▸ **What to do**
Could you reproduce the lines below from the one with "32: (230, 209, 0.77)" through the one with "49: (199, 226, 0.73)"? Keep both ends and add nothing.

▸ **Supplied records**
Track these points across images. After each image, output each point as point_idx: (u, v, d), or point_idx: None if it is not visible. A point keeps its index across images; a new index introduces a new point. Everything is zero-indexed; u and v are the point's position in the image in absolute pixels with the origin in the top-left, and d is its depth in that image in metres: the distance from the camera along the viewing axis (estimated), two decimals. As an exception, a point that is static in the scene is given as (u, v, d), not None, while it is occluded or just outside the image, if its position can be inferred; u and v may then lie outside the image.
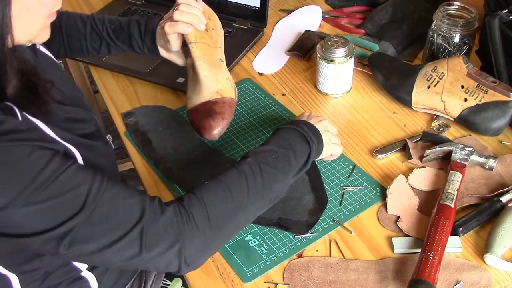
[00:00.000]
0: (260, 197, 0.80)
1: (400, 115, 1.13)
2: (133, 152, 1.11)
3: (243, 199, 0.78)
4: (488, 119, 1.03)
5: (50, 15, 0.75)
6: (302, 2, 1.51)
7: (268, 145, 0.86)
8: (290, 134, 0.89)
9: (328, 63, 1.14)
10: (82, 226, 0.68)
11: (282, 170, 0.84)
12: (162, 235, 0.71)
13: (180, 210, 0.73)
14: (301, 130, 0.89)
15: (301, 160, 0.87)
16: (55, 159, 0.68)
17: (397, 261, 0.86)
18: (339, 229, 0.92)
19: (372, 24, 1.37)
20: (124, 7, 1.53)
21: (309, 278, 0.85)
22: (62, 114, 0.81)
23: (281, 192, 0.84)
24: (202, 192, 0.77)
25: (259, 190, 0.80)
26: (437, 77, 1.07)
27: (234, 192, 0.78)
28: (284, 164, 0.84)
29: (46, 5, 0.73)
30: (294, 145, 0.87)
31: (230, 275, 0.87)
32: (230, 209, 0.77)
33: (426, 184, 0.98)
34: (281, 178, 0.83)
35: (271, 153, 0.84)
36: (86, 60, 1.36)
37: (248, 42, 1.36)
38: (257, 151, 0.85)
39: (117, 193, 0.71)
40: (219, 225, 0.76)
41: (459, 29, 1.13)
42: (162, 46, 1.05)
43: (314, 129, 0.91)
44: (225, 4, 1.44)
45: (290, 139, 0.87)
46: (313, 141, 0.89)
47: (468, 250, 0.87)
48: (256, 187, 0.80)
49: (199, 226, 0.73)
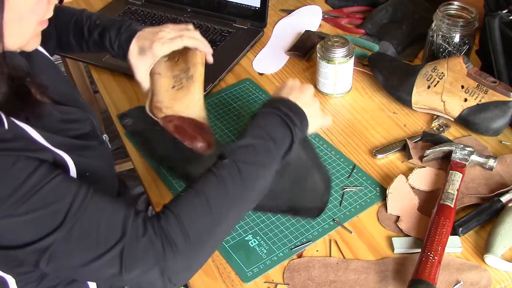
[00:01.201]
0: (242, 200, 0.76)
1: (400, 115, 1.13)
2: (133, 152, 1.11)
3: (222, 208, 0.74)
4: (488, 119, 1.03)
5: (41, 22, 0.75)
6: (302, 2, 1.51)
7: (245, 138, 0.80)
8: (269, 120, 0.83)
9: (328, 63, 1.14)
10: (62, 242, 0.66)
11: (264, 165, 0.79)
12: (141, 258, 0.68)
13: (159, 232, 0.69)
14: (280, 114, 0.83)
15: (283, 148, 0.81)
16: (38, 171, 0.67)
17: (397, 261, 0.86)
18: (339, 229, 0.92)
19: (372, 24, 1.37)
20: (124, 7, 1.53)
21: (309, 278, 0.85)
22: (57, 115, 0.81)
23: (266, 187, 0.80)
24: (179, 208, 0.72)
25: (240, 193, 0.76)
26: (437, 77, 1.07)
27: (213, 202, 0.73)
28: (265, 158, 0.79)
29: (38, 13, 0.72)
30: (274, 133, 0.81)
31: (230, 275, 0.87)
32: (210, 222, 0.73)
33: (426, 184, 0.98)
34: (264, 174, 0.79)
35: (249, 148, 0.79)
36: (86, 60, 1.36)
37: (248, 42, 1.36)
38: (233, 148, 0.79)
39: (101, 208, 0.69)
40: (200, 242, 0.72)
41: (459, 29, 1.13)
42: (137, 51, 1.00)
43: (295, 108, 0.85)
44: (225, 4, 1.44)
45: (269, 127, 0.82)
46: (294, 123, 0.83)
47: (468, 250, 0.87)
48: (236, 191, 0.75)
49: (179, 248, 0.69)
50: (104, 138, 0.96)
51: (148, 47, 0.98)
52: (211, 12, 1.46)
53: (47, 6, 0.74)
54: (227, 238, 0.92)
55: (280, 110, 0.83)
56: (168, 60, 1.01)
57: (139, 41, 0.99)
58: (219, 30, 1.40)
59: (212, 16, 1.45)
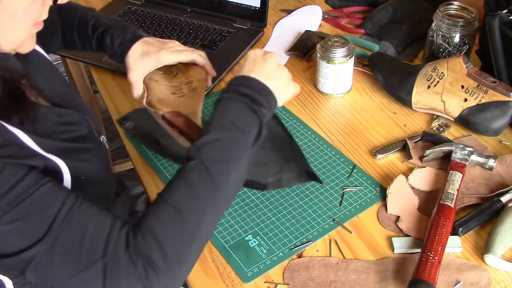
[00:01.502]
0: (216, 201, 0.73)
1: (400, 115, 1.13)
2: (133, 152, 1.11)
3: (197, 214, 0.71)
4: (488, 119, 1.03)
5: (35, 24, 0.74)
6: (302, 2, 1.51)
7: (210, 133, 0.76)
8: (232, 107, 0.78)
9: (328, 63, 1.14)
10: (45, 254, 0.66)
11: (233, 158, 0.75)
12: (124, 277, 0.67)
13: (139, 253, 0.68)
14: (243, 99, 0.78)
15: (252, 135, 0.78)
16: (25, 179, 0.66)
17: (397, 261, 0.86)
18: (339, 229, 0.92)
19: (372, 24, 1.37)
20: (124, 7, 1.53)
21: (309, 278, 0.85)
22: (53, 118, 0.80)
23: (241, 178, 0.77)
24: (153, 224, 0.69)
25: (213, 194, 0.73)
26: (437, 77, 1.07)
27: (185, 210, 0.71)
28: (234, 151, 0.76)
29: (31, 14, 0.71)
30: (239, 121, 0.77)
31: (230, 275, 0.87)
32: (187, 232, 0.70)
33: (426, 184, 0.98)
34: (235, 167, 0.75)
35: (215, 144, 0.75)
36: (86, 60, 1.36)
37: (248, 42, 1.36)
38: (198, 145, 0.75)
39: (87, 220, 0.68)
40: (181, 256, 0.70)
41: (459, 29, 1.13)
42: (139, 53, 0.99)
43: (259, 86, 0.80)
44: (225, 4, 1.44)
45: (233, 115, 0.77)
46: (260, 104, 0.79)
47: (468, 250, 0.87)
48: (208, 193, 0.72)
49: (161, 269, 0.68)
50: (101, 140, 0.95)
51: (154, 52, 0.98)
52: (211, 12, 1.46)
53: (42, 7, 0.73)
54: (227, 238, 0.92)
55: (242, 94, 0.79)
56: (163, 73, 1.01)
57: (144, 45, 0.99)
58: (219, 30, 1.40)
59: (212, 16, 1.45)
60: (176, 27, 1.43)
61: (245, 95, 0.79)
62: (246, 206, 0.97)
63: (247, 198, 0.98)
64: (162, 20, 1.45)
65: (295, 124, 1.13)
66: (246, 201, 0.98)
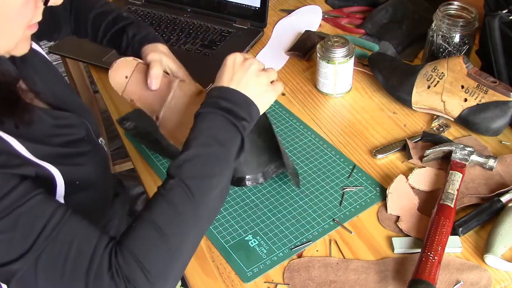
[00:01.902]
0: (198, 218, 0.72)
1: (400, 115, 1.13)
2: (133, 152, 1.11)
3: (179, 233, 0.70)
4: (488, 119, 1.03)
5: (30, 26, 0.73)
6: (302, 2, 1.51)
7: (190, 149, 0.74)
8: (212, 122, 0.77)
9: (328, 63, 1.14)
10: (28, 269, 0.66)
11: (215, 174, 0.74)
12: None
13: (121, 274, 0.67)
14: (222, 113, 0.76)
15: (234, 148, 0.76)
16: (15, 191, 0.66)
17: (397, 261, 0.86)
18: (339, 229, 0.92)
19: (372, 24, 1.37)
20: (124, 7, 1.53)
21: (309, 278, 0.85)
22: (49, 121, 0.80)
23: (224, 191, 0.76)
24: (134, 244, 0.69)
25: (194, 212, 0.72)
26: (437, 77, 1.07)
27: (167, 230, 0.69)
28: (215, 166, 0.74)
29: (25, 16, 0.70)
30: (220, 136, 0.75)
31: (230, 275, 0.87)
32: (168, 252, 0.70)
33: (426, 184, 0.98)
34: (218, 182, 0.74)
35: (195, 160, 0.73)
36: (86, 60, 1.36)
37: (248, 42, 1.36)
38: (179, 162, 0.73)
39: (72, 236, 0.68)
40: (163, 276, 0.70)
41: (459, 29, 1.13)
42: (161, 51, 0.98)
43: (238, 98, 0.78)
44: (225, 4, 1.44)
45: (213, 130, 0.76)
46: (240, 118, 0.77)
47: (468, 250, 0.87)
48: (189, 211, 0.71)
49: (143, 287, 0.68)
50: (100, 142, 0.95)
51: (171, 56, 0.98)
52: (211, 12, 1.46)
53: (34, 10, 0.72)
54: (227, 238, 0.92)
55: (222, 108, 0.77)
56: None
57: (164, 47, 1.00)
58: (219, 30, 1.40)
59: (212, 16, 1.46)
60: (176, 27, 1.43)
61: (225, 109, 0.77)
62: (246, 206, 0.97)
63: (247, 198, 0.98)
64: (162, 20, 1.46)
65: (295, 124, 1.13)
66: (246, 201, 0.98)
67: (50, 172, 0.74)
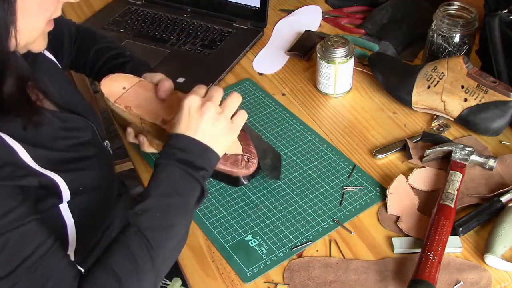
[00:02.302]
0: (157, 267, 0.72)
1: (400, 115, 1.13)
2: (133, 152, 1.11)
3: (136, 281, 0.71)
4: (488, 119, 1.03)
5: (49, 22, 0.74)
6: (302, 2, 1.51)
7: (149, 199, 0.74)
8: (169, 173, 0.76)
9: (328, 63, 1.14)
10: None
11: (173, 224, 0.74)
12: None
13: None
14: (180, 165, 0.76)
15: (194, 197, 0.77)
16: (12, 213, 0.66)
17: (397, 261, 0.86)
18: (339, 229, 0.92)
19: (372, 24, 1.37)
20: (124, 7, 1.53)
21: (309, 278, 0.85)
22: (57, 123, 0.80)
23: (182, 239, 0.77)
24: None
25: (152, 260, 0.72)
26: (437, 77, 1.07)
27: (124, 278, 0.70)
28: (173, 217, 0.74)
29: (46, 9, 0.71)
30: (178, 187, 0.75)
31: (230, 275, 0.87)
32: None
33: (426, 184, 0.98)
34: (176, 232, 0.74)
35: (153, 211, 0.74)
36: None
37: (248, 42, 1.36)
38: (138, 212, 0.74)
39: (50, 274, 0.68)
40: None
41: (459, 29, 1.13)
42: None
43: (196, 147, 0.77)
44: (225, 4, 1.44)
45: (171, 181, 0.76)
46: (199, 168, 0.77)
47: (468, 250, 0.87)
48: (147, 260, 0.71)
49: None
50: (105, 145, 0.96)
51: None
52: (211, 12, 1.46)
53: (56, 3, 0.73)
54: (227, 238, 0.92)
55: (179, 160, 0.76)
56: None
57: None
58: (219, 30, 1.40)
59: (212, 16, 1.45)
60: (176, 27, 1.43)
61: (183, 161, 0.76)
62: (246, 206, 0.97)
63: (247, 198, 0.98)
64: (162, 20, 1.46)
65: (295, 124, 1.13)
66: (246, 201, 0.98)
67: (54, 181, 0.75)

▸ **Solution for this task**
32: (230, 209, 0.77)
33: (426, 184, 0.98)
34: (281, 178, 0.83)
35: (271, 153, 0.84)
36: (86, 60, 1.36)
37: (248, 42, 1.36)
38: (257, 151, 0.85)
39: (117, 193, 0.71)
40: (219, 225, 0.76)
41: (459, 29, 1.13)
42: (162, 46, 1.05)
43: (314, 129, 0.91)
44: (225, 4, 1.44)
45: (290, 139, 0.87)
46: (313, 141, 0.89)
47: (468, 250, 0.87)
48: (256, 187, 0.80)
49: (199, 226, 0.73)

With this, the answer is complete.